- [TASK INSTRUCTIONS]: In the entries below, change every "colour" to "shade" and reproduce the difference lines otherwise unchanged. Leave the pictures out.
— Start of DATA PROVIDED —
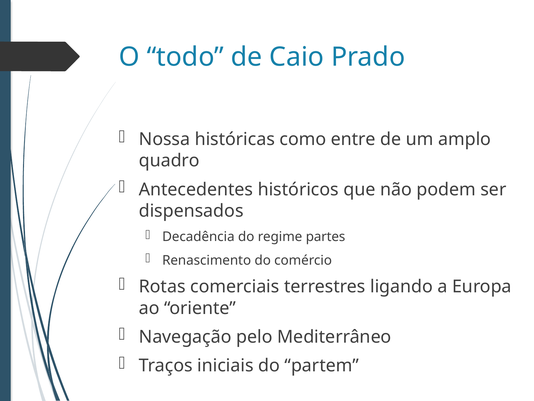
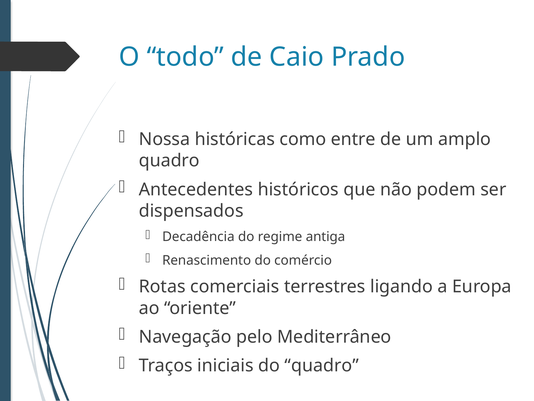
partes: partes -> antiga
do partem: partem -> quadro
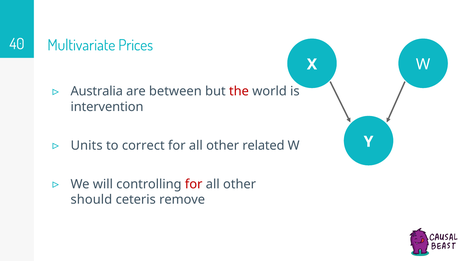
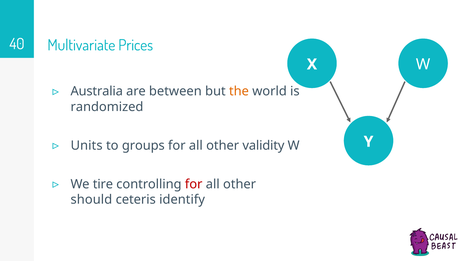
the colour: red -> orange
intervention: intervention -> randomized
correct: correct -> groups
related: related -> validity
will: will -> tire
remove: remove -> identify
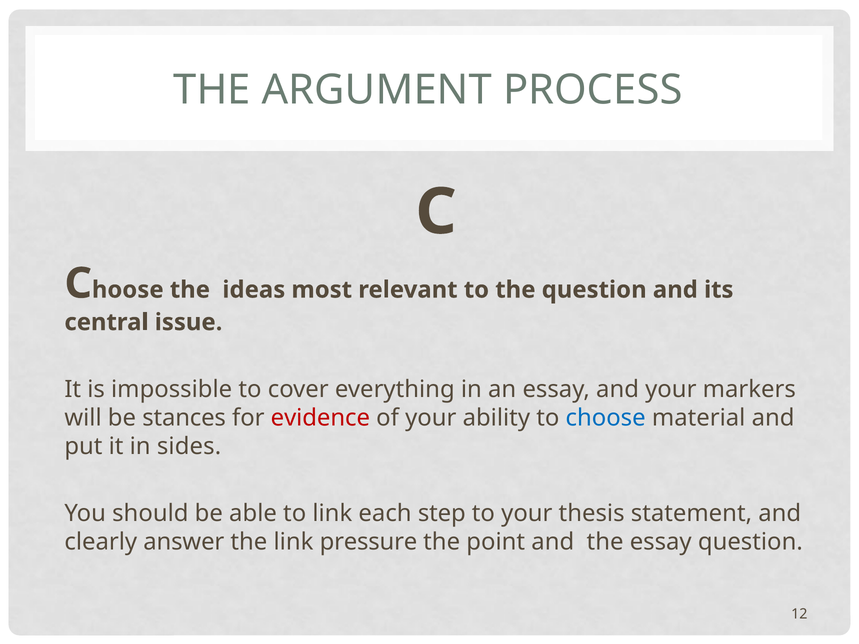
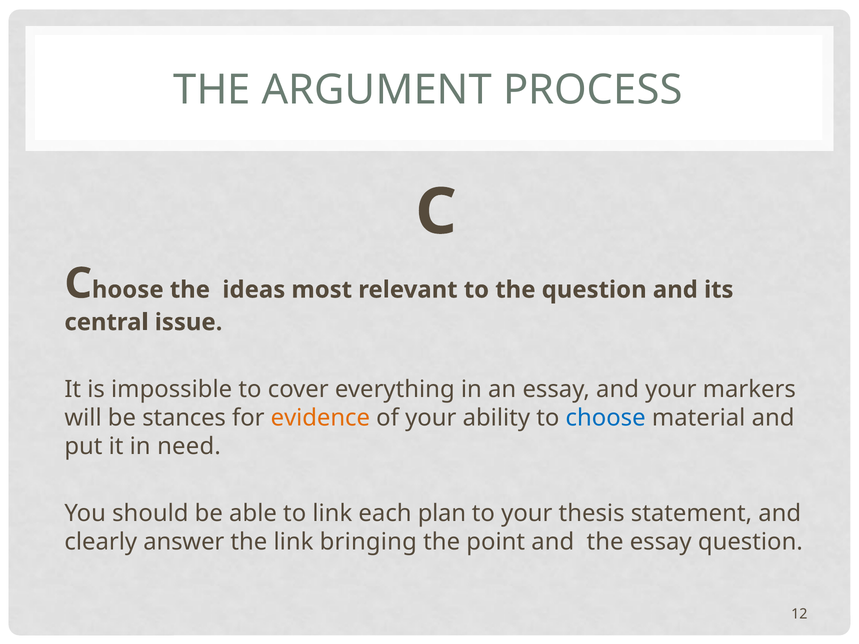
evidence colour: red -> orange
sides: sides -> need
step: step -> plan
pressure: pressure -> bringing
— End of DATA PROVIDED —
- [TASK SOLUTION]:
partes: partes -> antiga
do partem: partem -> quadro
the shade: red -> orange
intervention: intervention -> randomized
correct: correct -> groups
related: related -> validity
will: will -> tire
remove: remove -> identify
evidence shade: red -> orange
sides: sides -> need
step: step -> plan
pressure: pressure -> bringing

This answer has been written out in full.